Dia desses, vi um produto exposto na vitrine de uma loja: produto com preço em promoção bem atrativo... Entrei no estabelecimento interessado em comprar. Após o pagamento, ouço da vendedora que por se tratar de promoção, não haveria garantia para o produto. Opa! Isso é um absurdo! Desde quando o preço promocional retiraria a garantia legal? Repliquei que tal conduta era contrária ao que prevê o Código de Defesa do Consumidor (CDC); veio então a gerente da loja querer me explicar que o departamento "x" da loja havia lhes garantido que por se tratar de promoção poderiam suprimir a garantia. Expliquei para a gerente que a conduta da loja era ilegal e passível de punições a exemplo de multa, pelos órgãos competentes, já que era uma conduta abusiva, pois não se pode suprimir o direito de garantia de produto ainda que se trate de promoção redutora do preço do mesmo. Tal fato também não impedia a minha compra - como de fato não impediu - sendo que deixei claro que se defeito (vício) ocorresse no prazo de garantia, faria uso de meus direitos.
Tal situação me revoltou principalmente pela teimosia do fornecedor, pois direito é direito e não se nega pela vontade de partes, pois ainda que eu concordasse em suprimir a garantia, não haveria legalidade.
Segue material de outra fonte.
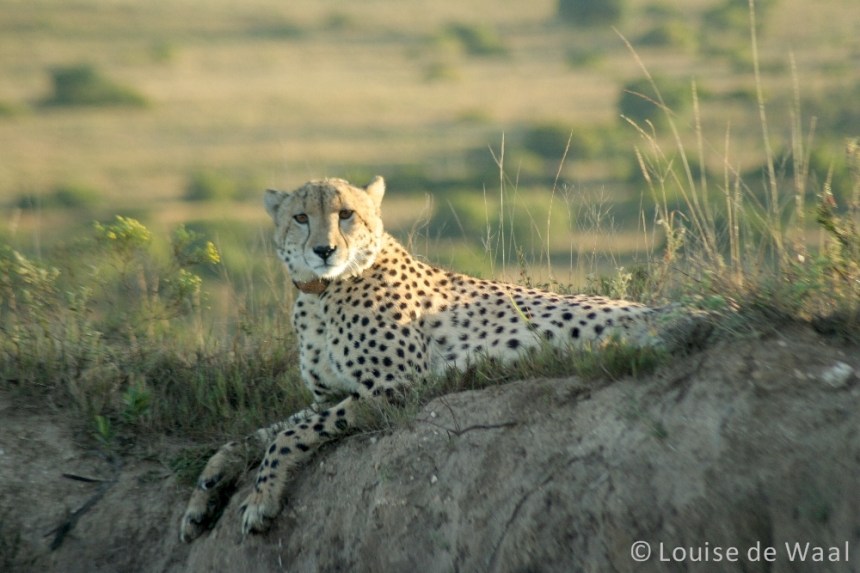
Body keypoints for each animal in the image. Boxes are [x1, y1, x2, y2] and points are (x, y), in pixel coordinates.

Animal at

A garantia legal da compra de um produto de consumo está prevista nos arts. 24, 26 e 50 do Código do Consumidor, sendo de noventa dias, a partir da compra e recebimento do produto, para bens duráveis, e de trinta dias para bens não duráveis.
A garantia independe de termo expresso e não permite exoneração nem mesmo por acordo das partes. Se a loja quiser dar garantia complementar essa será contratual (por escrito) e se acrescerá à legal.
Pois é, são detalhes como esses que precisamos estar atentos para fazer valer nossos direitos.